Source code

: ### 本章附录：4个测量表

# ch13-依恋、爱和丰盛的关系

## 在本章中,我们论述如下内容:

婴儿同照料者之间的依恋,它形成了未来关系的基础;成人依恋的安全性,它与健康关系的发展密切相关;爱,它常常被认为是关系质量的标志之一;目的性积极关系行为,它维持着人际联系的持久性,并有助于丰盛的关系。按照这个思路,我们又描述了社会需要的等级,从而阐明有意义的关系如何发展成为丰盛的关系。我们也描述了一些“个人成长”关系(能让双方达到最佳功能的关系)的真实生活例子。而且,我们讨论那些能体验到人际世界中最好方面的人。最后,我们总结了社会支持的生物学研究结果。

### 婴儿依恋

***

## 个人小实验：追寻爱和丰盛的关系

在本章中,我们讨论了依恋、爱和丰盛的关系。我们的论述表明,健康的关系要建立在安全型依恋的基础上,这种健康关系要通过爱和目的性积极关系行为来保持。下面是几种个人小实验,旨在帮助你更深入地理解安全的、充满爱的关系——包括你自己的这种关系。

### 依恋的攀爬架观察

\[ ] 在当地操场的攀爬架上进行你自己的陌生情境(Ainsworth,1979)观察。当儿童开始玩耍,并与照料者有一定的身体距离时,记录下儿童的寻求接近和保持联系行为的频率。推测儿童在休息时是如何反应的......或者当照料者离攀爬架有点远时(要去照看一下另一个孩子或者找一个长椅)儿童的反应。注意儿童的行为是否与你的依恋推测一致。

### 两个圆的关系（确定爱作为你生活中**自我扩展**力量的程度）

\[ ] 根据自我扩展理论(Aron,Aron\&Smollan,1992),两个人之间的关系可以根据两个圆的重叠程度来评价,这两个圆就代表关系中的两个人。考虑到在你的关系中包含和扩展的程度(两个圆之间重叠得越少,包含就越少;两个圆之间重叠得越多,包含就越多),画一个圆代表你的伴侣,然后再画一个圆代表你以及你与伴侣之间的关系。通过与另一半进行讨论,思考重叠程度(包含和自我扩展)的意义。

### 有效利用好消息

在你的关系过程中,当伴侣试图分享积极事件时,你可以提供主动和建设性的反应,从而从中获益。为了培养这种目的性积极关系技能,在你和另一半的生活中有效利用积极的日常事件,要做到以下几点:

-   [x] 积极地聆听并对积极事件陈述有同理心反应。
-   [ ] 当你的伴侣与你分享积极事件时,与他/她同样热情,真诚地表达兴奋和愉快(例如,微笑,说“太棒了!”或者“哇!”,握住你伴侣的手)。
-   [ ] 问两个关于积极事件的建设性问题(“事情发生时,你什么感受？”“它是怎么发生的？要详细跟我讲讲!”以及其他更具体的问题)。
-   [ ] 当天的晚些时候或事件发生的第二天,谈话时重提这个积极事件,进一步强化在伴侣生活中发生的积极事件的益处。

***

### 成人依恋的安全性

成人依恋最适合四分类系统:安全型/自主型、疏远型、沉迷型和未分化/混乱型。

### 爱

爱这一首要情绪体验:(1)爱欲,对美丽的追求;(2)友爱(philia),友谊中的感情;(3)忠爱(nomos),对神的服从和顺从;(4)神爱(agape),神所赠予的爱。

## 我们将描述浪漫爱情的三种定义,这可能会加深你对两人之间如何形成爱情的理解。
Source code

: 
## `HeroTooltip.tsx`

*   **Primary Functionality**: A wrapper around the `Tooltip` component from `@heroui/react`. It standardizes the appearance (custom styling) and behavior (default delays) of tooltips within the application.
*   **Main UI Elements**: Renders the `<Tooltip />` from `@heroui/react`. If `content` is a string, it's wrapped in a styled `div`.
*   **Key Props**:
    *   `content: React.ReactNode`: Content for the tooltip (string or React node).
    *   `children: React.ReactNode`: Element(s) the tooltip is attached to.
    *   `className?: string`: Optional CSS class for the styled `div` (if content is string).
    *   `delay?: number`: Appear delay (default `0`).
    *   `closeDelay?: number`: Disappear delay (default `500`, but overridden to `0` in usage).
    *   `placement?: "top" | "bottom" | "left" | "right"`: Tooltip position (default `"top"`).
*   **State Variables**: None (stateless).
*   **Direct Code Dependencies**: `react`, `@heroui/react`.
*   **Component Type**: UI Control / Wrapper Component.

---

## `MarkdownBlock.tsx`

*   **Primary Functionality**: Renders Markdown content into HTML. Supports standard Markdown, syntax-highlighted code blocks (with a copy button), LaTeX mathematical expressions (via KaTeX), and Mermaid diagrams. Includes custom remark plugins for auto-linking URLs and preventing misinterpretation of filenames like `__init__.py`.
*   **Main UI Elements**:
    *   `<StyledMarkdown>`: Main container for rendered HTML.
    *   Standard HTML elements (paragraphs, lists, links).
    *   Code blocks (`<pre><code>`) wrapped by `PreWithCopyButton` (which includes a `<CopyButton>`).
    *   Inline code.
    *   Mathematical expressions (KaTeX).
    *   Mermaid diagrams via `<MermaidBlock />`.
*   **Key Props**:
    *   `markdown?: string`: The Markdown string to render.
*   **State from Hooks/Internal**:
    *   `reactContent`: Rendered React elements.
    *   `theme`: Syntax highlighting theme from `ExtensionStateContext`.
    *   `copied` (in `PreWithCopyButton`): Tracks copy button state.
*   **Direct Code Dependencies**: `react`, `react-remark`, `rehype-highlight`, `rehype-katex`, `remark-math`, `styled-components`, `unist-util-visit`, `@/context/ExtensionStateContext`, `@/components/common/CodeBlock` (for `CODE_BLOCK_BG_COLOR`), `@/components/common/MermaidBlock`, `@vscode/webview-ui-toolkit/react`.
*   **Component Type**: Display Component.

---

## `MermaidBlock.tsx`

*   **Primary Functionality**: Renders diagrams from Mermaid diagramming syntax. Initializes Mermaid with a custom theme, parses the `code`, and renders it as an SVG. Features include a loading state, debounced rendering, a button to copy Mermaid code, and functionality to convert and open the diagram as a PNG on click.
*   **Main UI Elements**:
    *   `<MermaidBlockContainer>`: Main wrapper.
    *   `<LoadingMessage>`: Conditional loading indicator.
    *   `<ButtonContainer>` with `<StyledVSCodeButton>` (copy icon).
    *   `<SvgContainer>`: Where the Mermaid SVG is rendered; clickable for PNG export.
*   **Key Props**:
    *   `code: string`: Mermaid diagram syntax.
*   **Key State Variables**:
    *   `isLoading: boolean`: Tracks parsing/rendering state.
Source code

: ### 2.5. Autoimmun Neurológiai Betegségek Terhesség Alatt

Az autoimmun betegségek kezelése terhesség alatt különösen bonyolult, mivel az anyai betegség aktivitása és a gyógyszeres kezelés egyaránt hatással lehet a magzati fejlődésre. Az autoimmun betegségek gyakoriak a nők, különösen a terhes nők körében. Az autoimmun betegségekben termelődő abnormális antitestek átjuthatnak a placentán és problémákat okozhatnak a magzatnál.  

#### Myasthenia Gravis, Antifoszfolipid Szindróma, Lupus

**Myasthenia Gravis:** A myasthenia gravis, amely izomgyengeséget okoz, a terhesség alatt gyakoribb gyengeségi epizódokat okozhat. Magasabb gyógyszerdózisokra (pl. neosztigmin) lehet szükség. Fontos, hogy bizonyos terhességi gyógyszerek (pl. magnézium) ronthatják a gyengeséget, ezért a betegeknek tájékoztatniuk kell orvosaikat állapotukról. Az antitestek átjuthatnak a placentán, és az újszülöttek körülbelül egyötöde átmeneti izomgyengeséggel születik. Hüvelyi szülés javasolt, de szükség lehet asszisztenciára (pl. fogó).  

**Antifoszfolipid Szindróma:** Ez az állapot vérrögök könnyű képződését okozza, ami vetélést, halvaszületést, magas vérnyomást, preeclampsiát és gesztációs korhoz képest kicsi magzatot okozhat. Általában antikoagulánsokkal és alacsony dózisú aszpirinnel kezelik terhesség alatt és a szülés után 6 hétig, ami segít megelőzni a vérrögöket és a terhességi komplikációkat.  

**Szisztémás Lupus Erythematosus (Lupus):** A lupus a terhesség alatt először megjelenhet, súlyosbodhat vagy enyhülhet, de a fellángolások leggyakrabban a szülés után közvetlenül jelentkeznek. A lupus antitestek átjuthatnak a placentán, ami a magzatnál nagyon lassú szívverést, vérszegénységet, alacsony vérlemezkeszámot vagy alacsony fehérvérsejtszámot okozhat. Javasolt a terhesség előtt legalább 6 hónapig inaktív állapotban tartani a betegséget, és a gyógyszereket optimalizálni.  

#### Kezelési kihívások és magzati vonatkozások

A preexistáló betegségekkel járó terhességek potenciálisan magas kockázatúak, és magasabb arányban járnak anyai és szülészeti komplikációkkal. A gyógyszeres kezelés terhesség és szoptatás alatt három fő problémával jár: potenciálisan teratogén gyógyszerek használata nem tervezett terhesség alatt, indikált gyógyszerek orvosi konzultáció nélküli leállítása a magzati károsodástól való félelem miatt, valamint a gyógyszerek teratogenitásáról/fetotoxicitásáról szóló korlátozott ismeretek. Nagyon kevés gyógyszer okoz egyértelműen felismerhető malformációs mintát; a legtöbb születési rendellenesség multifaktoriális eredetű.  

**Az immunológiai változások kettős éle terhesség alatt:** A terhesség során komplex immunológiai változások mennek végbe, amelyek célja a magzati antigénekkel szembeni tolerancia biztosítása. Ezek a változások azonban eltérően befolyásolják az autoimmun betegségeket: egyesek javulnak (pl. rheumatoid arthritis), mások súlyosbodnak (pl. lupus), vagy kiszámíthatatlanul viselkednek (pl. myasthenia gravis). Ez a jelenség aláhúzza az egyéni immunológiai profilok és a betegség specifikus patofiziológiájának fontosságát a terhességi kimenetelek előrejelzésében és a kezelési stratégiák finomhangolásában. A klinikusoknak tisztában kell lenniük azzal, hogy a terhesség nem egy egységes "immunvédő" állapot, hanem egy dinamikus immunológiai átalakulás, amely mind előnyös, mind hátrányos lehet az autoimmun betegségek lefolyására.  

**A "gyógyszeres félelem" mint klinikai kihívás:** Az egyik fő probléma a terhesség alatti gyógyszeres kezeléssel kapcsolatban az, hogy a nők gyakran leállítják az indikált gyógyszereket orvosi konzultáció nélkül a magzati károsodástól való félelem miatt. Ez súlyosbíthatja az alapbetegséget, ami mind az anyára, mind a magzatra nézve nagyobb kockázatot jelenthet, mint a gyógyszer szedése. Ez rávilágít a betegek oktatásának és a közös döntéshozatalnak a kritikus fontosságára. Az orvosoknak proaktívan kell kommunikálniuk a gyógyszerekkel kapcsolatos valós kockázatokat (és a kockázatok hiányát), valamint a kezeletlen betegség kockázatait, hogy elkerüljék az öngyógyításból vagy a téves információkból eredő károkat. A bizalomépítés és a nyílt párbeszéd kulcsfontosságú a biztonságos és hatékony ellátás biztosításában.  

※ ※ ※

About this exercise – In the records above, find each line with the word "number" and copy it.

Solution for this exercise –
    *   `delay?: number`: Appear delay (default `0`).
    *   `closeDelay?: number`: Disappear delay (default `500`, but overridden to `0` in usage).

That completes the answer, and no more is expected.